TASK ITEM: Wherever a line holds the word "sifat", copy that line from the data.

TASK MATERIAL:
== Segment start ==

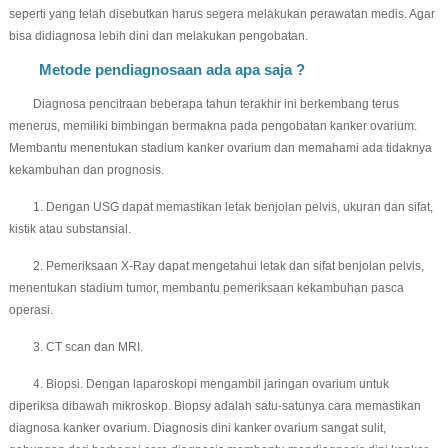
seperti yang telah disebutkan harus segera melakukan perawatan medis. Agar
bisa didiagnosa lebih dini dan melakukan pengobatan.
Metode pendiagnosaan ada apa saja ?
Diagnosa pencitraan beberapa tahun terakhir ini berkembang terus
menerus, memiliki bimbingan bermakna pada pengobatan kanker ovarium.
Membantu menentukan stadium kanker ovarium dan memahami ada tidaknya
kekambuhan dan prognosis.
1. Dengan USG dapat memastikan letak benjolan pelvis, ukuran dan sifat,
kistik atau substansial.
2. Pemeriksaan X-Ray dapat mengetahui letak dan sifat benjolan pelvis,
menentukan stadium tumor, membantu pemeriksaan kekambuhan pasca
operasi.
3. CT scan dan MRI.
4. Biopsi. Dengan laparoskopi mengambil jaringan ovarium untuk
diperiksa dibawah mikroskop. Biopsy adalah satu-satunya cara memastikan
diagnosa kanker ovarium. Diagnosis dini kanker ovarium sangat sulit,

== Segment end ==

SOLUTION TO THIS EXERCISE:
1. Dengan USG dapat memastikan letak benjolan pelvis, ukuran dan sifat,
2. Pemeriksaan X-Ray dapat mengetahui letak dan sifat benjolan pelvis,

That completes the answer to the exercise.